沈鹿鸣把信封折好塞进外套口袋里,抬头看着周晏清。
他站在路灯底下,黑色连帽衫的帽子堆在脖子后面,表情认真又郑重,还有点说不清道不明的别扭。
她本来想说“你干嘛这么紧张,我又不是小孩子”,但话到嘴边又咽回去了,因为他好像真的挺担心的。
“知道了。”
她把拉链拉到胸口,拍了拍口袋里那个信封,难得没有怼他。
“谢了啊,周晏清。这次算我欠你人情,不是封口费那种,是真的人情。”
周晏清愣了一下,然后迅把脸别到一边,哼了一声:“你欠我的人情多了去了,从小学三年级你让我帮你把掉进水沟里的橡皮捞上来那回就开始欠了。”
“光这次封口费的事你还欠着我呢。”
他说这话的时候耳朵有点红,但语气还是那副欠揍的调调,像是在用这种方式把刚才不小心流露出来的认真往回找补。
沈鹿鸣破天荒地没有反驳,只是歪头看着他笑了,伸出手指戳了戳他的肩膀:“行,记账上。”
“不过封口费那块儿我跟你说清楚——你暗恋江随洲的事我还是会替你保密的,这个不算人情,算江湖道义。”
“谁暗恋——你再说一句试试!”
周晏清的脸一下子涨红了,挥着手要去捂她的嘴,沈鹿鸣灵巧地往后一跳,转身就往江随洲的方向跑,边跑边喊:“江随洲!走了!回家了!”
“行了不用送了!”
沈鹿鸣一边倒退着跑一边冲周晏清吐舌头,两根手指勾在嘴角做了个鬼脸,“你的线人任务圆满完成,本公主很满意!回去等赏——”
话没说完,后脚跟绊到了石板路上一块翘起来的砖缝,整个人往后一仰。
她还没来得及惊呼,后背就撞上了一个温热的胸膛。
江随洲不知道什么时候已经走过来了,稳稳地接住了她,一只手扶在她肩膀上,另一只手从她身后绕过来,把她歪歪扭扭的身体扶正。
“看路。”他的声音从头顶传下来,带着一丝无奈的纵容。
沈鹿鸣仰头冲他嘿嘿一笑,站稳之后拍了拍外套上蹭到的墙灰,又回头冲周晏清比了个“ok”的手势。
然后拽着江随洲的袖子大步流星地往陆军大院方向走。
周晏清站在原地,看着她马尾辫在路灯下一甩一甩的背影,又看了一眼她拽着江随洲袖子的手。
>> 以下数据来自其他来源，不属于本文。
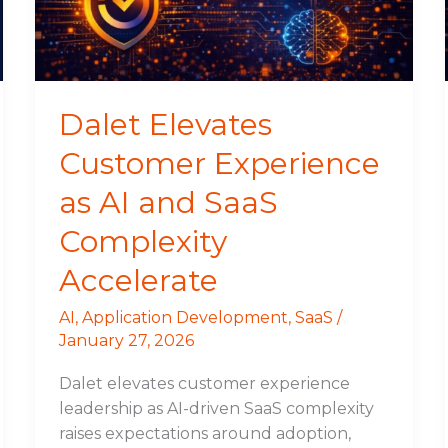
AI
and
SaaS
Complexity
Accelerate
Dalet Elevates
Customer Experience
as AI and SaaS
Complexity
Accelerate
AI
,
Application Development
,
SaaS
/
January 27, 2026
Dalet elevates customer experience
leadership as AI-driven SaaS complexity
raises expectations around adoption,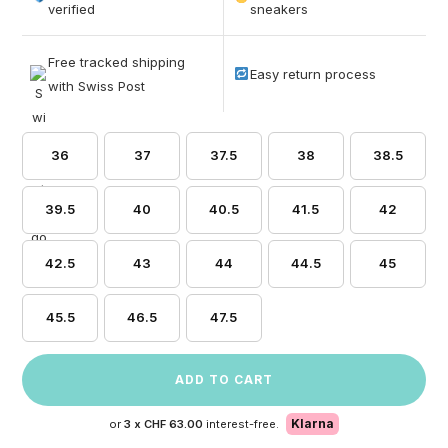
based on
verified
sneakers
customer
ratings
Free tracked shipping
Easy return process
with Swiss Post
36
37
37.5
38
38.5
39.5
40
40.5
41.5
42
42.5
43
44
44.5
45
45.5
46.5
47.5
ADD TO CART
Klarna
or
3 x
CHF 63.00
interest-free.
他把手从口袋里抽出来,揉了揉自己的后脖颈,转身往海军大院方向走了。
走了几步,又回头看了一眼,然后低声骂了句什么,把连帽衫的帽子往头上一兜,加快了脚步。
回到沈家门口,江随洲在台阶上停下脚步。
客厅里的灯还亮着,沈启正和沈鹤庭都已经各自回了房间,只剩玄关那盏壁灯还留着,暖黄色的光透过纱门洒在门廊上。
“明天吃饭的事,我回去跟我爸说。”
他把手从她手里抽出来,转身要走,又被她拽住了袖子。